• What needs to be done: Turn the lines of the records below, from the line containing "scientific name: Turdus pilaris" through the line containing "family: Lucanidae", into a JSON list of strings with one string per line and blank lines omitted.

------------------------------

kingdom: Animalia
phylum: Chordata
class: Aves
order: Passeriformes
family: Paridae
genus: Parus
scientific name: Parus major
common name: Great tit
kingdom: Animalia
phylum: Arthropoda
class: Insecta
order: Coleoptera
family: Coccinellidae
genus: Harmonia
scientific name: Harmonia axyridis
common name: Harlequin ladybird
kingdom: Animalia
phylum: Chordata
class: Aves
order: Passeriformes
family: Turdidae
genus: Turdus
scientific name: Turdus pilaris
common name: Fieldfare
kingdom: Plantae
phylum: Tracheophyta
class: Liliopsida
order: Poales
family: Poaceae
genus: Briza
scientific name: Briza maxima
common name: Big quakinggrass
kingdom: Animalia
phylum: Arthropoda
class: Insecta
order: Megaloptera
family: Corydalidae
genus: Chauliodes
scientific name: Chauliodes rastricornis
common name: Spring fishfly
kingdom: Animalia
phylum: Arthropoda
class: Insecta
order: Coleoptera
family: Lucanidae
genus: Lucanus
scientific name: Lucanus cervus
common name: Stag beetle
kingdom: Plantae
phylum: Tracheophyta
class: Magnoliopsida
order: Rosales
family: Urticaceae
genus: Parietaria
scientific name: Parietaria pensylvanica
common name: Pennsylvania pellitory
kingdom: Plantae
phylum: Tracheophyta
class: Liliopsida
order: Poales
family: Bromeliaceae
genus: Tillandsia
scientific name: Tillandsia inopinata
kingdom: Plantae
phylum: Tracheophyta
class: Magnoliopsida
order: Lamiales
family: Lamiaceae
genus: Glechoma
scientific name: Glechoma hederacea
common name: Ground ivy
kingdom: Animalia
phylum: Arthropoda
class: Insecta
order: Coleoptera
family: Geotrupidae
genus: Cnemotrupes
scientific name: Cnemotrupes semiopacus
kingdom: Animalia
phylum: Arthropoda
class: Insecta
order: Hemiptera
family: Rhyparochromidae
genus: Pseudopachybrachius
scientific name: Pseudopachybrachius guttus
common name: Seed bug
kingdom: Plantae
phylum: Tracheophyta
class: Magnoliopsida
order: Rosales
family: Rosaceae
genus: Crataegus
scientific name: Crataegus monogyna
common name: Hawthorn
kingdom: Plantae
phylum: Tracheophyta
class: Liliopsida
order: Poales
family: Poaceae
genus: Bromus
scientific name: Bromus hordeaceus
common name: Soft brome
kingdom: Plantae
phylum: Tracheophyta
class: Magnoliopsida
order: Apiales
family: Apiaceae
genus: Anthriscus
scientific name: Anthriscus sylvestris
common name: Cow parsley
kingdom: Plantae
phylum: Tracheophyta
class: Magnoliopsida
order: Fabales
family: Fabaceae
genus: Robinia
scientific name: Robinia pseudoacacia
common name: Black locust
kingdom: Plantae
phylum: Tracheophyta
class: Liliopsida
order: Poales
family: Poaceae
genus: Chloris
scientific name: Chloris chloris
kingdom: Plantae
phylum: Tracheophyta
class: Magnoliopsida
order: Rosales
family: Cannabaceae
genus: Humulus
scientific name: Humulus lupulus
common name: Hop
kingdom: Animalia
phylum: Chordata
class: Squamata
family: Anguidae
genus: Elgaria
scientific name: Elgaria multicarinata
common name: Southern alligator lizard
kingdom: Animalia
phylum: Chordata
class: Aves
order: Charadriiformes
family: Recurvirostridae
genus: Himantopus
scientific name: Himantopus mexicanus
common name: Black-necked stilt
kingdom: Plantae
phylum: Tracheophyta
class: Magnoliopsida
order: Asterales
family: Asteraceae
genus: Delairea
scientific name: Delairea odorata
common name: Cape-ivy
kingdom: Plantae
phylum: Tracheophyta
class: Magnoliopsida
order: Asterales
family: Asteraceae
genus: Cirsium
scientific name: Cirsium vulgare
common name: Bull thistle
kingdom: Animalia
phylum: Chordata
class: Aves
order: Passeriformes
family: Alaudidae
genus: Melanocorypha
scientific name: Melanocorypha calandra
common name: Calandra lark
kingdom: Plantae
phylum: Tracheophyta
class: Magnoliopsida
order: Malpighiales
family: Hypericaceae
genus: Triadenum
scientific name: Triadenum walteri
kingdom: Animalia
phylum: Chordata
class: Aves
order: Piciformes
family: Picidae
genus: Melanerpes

------------------------------

• Answer below:
[
  "scientific name: Turdus pilaris",
  "common name: Fieldfare",
  "kingdom: Plantae",
  "phylum: Tracheophyta",
  "class: Liliopsida",
  "order: Poales",
  "family: Poaceae",
  "genus: Briza",
  "scientific name: Briza maxima",
  "common name: Big quakinggrass",
  "kingdom: Animalia",
  "phylum: Arthropoda",
  "class: Insecta",
  "order: Megaloptera",
  "family: Corydalidae",
  "genus: Chauliodes",
  "scientific name: Chauliodes rastricornis",
  "common name: Spring fishfly",
  "kingdom: Animalia",
  "phylum: Arthropoda",
  "class: Insecta",
  "order: Coleoptera",
  "family: Lucanidae"
]